On 3/13/23 05:59, Steffen Moldenhauer wrote:
esp. the recursive chown seems to be the cause.  We mitigated it a bit by 
cleaning up the backup volume regularly. But there are deployments with a 
larger number of collections (~400) and then it is still slow.

Matthew's question is exactly what I was thinking. A recursive chown should not take that long on almost any *NIX filesystem with the directory structure that Solr creates, so we really want to know what kind of filesystem it's on.

If it's a network filesystem (NFS, SMB, S3, Google Drive, or similar) then that might take a long time, as that is the nature of a network filesystem. Doing a find piped through xargs/chown is likely to take almost as long as the recursive chown does.

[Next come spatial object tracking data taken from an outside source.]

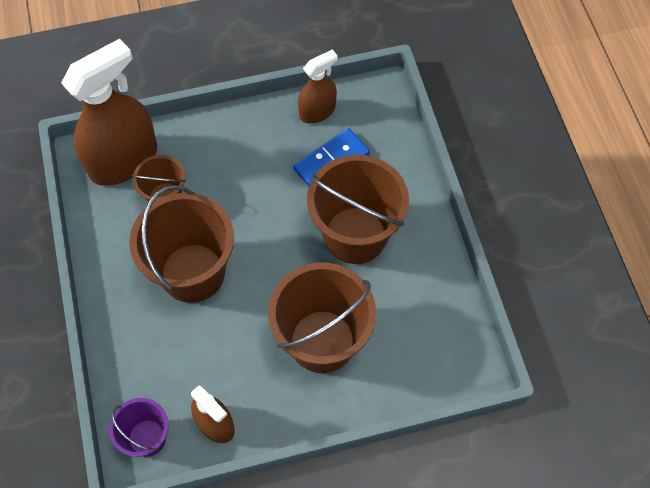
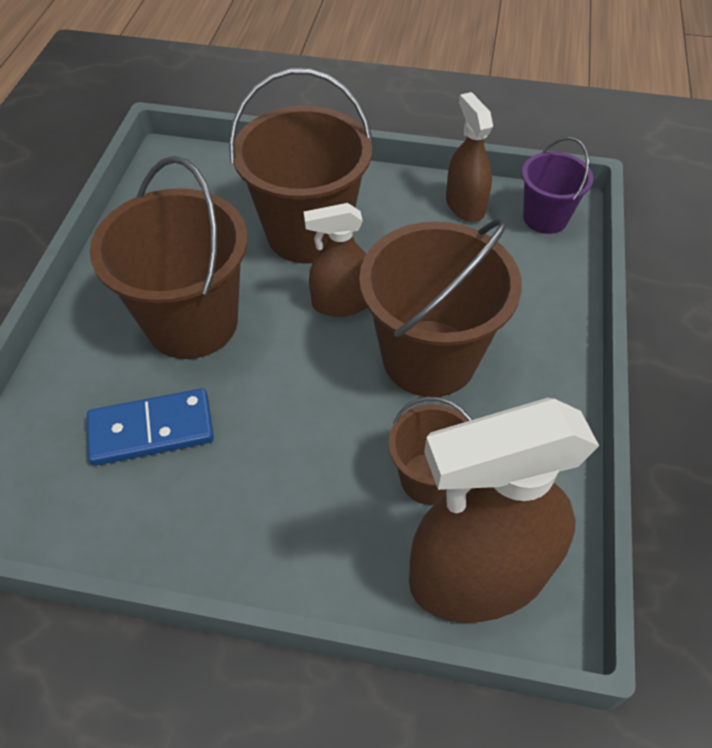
camera: 155 degrees left, 10 degrees down
(317, 111) = (112, 524): brown spray bottle -> brown spray bottle (342, 303)

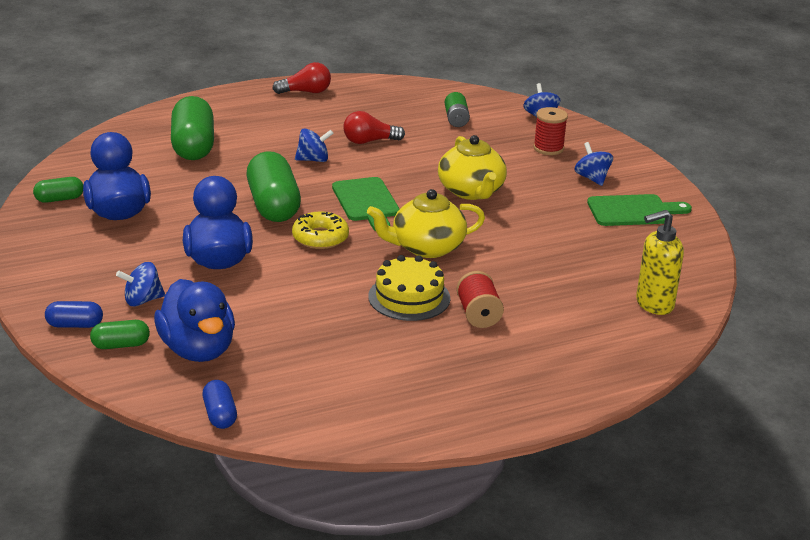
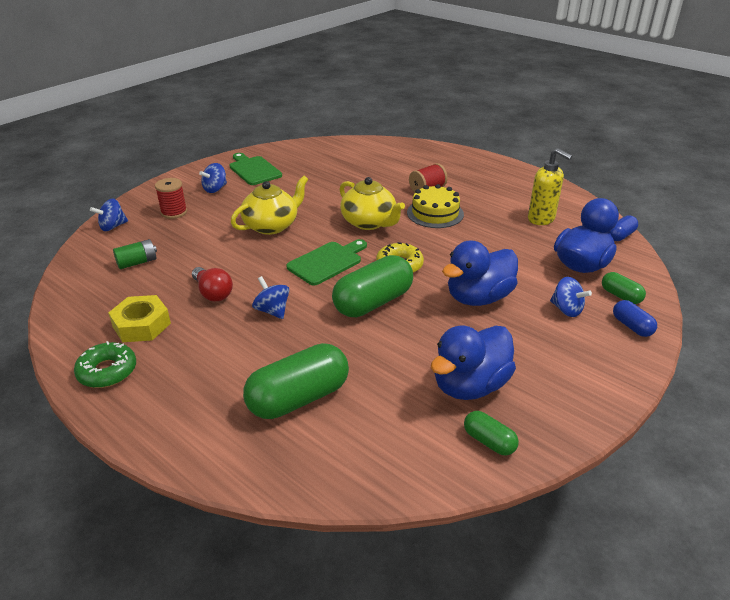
camera: 115 degrees left, 5 degrees up
(306, 92) = (107, 371): red light bulb -> green donut
(352, 109) = (141, 325): none -> yellow nut
(654, 304) = (360, 150): yellow soap dispenser -> yellow soap dispenser (541, 219)

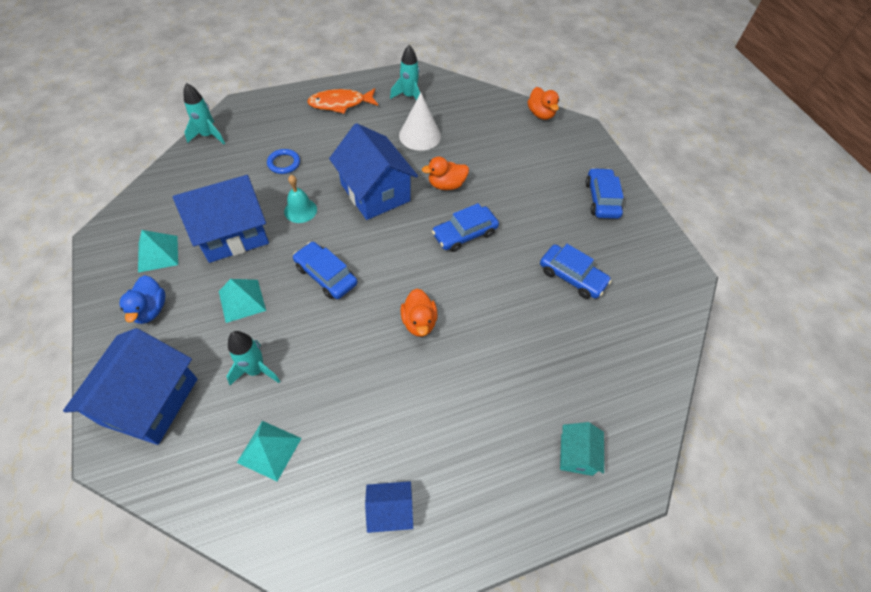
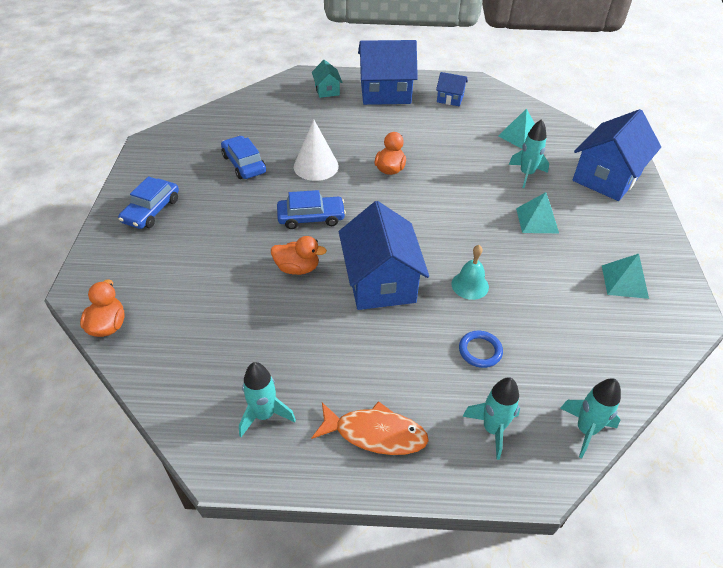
camera: 155 degrees left, 10 degrees down
(150, 310) = (620, 234): blue duck -> none
(233, 234) = (546, 280): blue house -> blue house (385, 93)
(269, 122) = (492, 429): none -> turquoise rocket
(326, 275) = (457, 219): blue car -> none
(420, 135) = (289, 340): white cone -> white cone (316, 166)
(576, 454) = (327, 90): turquoise house -> turquoise house turned 45 degrees counterclockwise

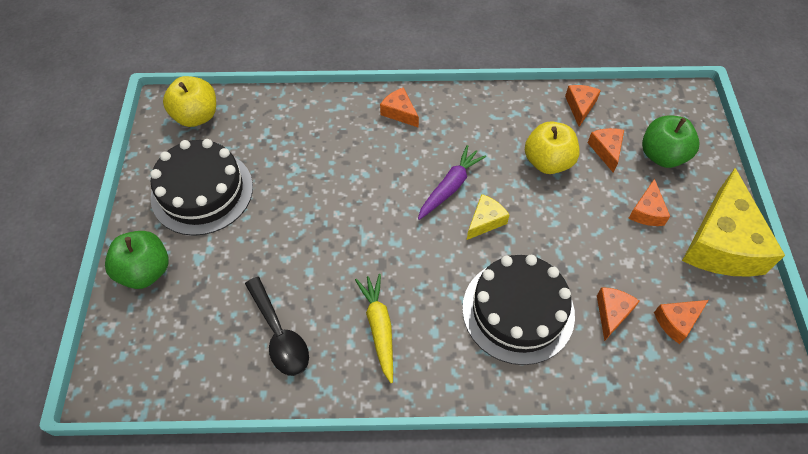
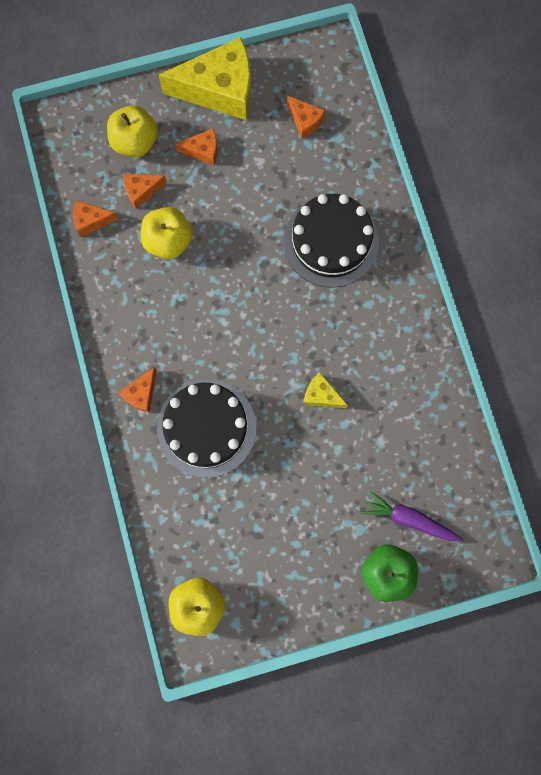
camera: 105 degrees left, 20 degrees up
(202, 192) = (289, 557): black cake -> black cake (206, 428)
(279, 334) = (409, 428): black spoon -> none
(379, 327) = (378, 348): yellow carrot -> none
(450, 187) = (221, 323): purple carrot -> purple carrot (409, 519)
(485, 221) = (250, 284): yellow cheese -> yellow cheese (321, 395)
(612, 313) = (311, 169): orange cheese -> none
(662, 155) = (135, 142): green apple -> yellow apple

It does seem likely that you'd have backups on a network filesystem, as that's how the backup feature in Solr is designed to work -- the same filesystem mounted in the same place on all Solr nodes.

Maybe the startup can be changed so it does the chown in the backround instead of holding up the Solr start. I have never used the operator so I don't know anything about it.

Another idea is to remove the chown from the startup and have it run periodically on the system that shares the filesystem over the network. Or do the chown manually once, remove the chown from the startup, and just don't worry about it, because if Solr is the only thing writing to the backup location, everything should have correct permissions.